Passer au contenu
Français

Une majorité de grands émetteurs de carbone négligent les risques climatiques dans leurs états financiers

Selon une nouvelle étude de l’initiative Carbon Tracker et du Climate Accounting Project, plus de 70 % des plus grands émetteurs de carbone au monde, dont Chevron et ExxonMobil, n’ont pas tenu compte du climat dans leurs états financiers de 2020 et n’ont pas fourni d’indication sur les raisons pour lesquelles la question du changement climatique pourrait ne pas être importante pour leurs activités. De plus, 80 % des vérificateurs n’ont pas semblé évaluer les effets des risques climatiques lors de la vérification financière de ces entreprises.

En réaction à cette étude, des investisseurs institutionnels britanniques, danois et suédois, qui gèrent plus de 2 500 milliards de dollars américains d’actifs, ont demandé aux gouvernements de contraindre les entreprises à déclarer les conséquences financières des efforts mondiaux pour restreindre le réchauffement en dessous de 1,5 degré Celsius.
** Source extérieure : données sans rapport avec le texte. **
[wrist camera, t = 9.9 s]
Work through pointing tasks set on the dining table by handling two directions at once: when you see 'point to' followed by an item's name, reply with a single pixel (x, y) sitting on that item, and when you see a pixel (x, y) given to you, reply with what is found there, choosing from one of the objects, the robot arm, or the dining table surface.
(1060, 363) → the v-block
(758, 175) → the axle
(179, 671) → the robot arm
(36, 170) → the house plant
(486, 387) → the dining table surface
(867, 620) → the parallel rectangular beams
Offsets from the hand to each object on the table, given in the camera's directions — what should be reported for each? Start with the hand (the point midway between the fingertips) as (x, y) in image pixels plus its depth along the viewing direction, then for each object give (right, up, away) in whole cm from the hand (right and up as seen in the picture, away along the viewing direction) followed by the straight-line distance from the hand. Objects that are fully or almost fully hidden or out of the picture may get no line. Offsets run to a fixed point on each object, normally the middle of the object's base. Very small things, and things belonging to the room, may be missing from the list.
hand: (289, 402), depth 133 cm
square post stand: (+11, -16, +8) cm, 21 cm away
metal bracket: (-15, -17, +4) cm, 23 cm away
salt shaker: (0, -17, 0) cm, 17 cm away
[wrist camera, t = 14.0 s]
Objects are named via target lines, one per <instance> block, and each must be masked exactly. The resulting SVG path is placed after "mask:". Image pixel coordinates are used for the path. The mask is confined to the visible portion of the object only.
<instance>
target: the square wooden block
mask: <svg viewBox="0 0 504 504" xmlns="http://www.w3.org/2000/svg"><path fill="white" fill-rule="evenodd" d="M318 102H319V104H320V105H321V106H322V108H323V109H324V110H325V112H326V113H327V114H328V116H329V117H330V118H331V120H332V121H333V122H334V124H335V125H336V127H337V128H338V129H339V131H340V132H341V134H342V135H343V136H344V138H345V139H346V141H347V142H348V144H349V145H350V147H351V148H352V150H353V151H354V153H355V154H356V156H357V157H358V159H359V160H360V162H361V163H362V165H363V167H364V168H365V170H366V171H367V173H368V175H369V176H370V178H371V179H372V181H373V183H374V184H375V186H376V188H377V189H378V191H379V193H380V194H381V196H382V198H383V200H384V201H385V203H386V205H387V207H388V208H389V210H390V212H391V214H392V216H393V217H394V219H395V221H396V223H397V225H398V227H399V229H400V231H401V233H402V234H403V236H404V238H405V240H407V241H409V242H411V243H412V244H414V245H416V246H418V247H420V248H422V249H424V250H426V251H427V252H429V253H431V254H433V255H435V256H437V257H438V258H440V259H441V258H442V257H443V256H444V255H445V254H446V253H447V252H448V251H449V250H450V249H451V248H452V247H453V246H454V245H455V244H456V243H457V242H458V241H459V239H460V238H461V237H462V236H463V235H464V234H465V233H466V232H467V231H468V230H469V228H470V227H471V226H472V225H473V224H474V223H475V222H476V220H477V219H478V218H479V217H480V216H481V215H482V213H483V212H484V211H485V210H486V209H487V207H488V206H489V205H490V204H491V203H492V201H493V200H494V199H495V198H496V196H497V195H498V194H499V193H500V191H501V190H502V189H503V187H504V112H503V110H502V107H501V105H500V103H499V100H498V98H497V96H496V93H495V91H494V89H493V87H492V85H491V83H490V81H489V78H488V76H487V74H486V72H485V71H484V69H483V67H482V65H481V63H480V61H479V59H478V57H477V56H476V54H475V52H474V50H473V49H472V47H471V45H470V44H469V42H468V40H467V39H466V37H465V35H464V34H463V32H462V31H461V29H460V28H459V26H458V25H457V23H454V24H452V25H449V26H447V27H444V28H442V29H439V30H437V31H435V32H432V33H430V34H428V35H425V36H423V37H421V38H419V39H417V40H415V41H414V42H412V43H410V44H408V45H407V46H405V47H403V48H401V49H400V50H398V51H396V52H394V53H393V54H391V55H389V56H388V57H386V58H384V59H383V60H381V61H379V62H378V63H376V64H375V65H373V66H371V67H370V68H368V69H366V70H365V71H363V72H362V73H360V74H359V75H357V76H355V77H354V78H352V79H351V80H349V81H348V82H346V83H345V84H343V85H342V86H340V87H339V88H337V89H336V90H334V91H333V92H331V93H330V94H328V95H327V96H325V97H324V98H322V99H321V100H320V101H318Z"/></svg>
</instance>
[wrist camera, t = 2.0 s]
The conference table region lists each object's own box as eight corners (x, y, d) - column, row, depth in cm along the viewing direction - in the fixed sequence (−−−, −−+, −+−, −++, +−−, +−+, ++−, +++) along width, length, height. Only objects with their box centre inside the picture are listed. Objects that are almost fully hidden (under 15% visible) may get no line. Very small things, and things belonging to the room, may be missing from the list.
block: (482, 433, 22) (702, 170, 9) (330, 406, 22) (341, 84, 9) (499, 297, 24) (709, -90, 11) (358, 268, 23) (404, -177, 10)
Le 20 septembre 2021, Reuters a rapporté que ces investisseurs soutiennent que des états financiers qui ne prennent pas en compte les impacts climatiques importants informent mal les dirigeants, les actionnaires et les créanciers et, par conséquent, entraînent une mauvaise orientation des capitaux. Ils considèrent qu’il est essentiel que les sociétés clarifient l’impact financier du changement climatique afin qu’ils puissent prendre des décisions d’investissement éclairées, conformes aux objectifs de l’Accord de Paris.

Soulignons que l’absence des risques climatiques dans les états financiers de grands émetteurs de carbone apparaît pour le moins sidérante, étant donné les engagements pris par certains d’entre eux pour lutter contre le réchauffement, comme l’atteinte de la carboneutralité, et les risques financiers non négligeables qui sont rattachés à la crise climatique, par exemple en ce qui a trait aux risques d’actifs échoués pour les entreprises pétrolières, gazières et houillères. Pour survivre et assumer leurs responsabilités à l’égard de leurs parties prenantes, de nombreuses entreprises devront s’adapter rapidement et s’engager pleinement dans la transition énergétique, à commencer par celles qui exercent leurs activités dans le secteur des hydrocarbures.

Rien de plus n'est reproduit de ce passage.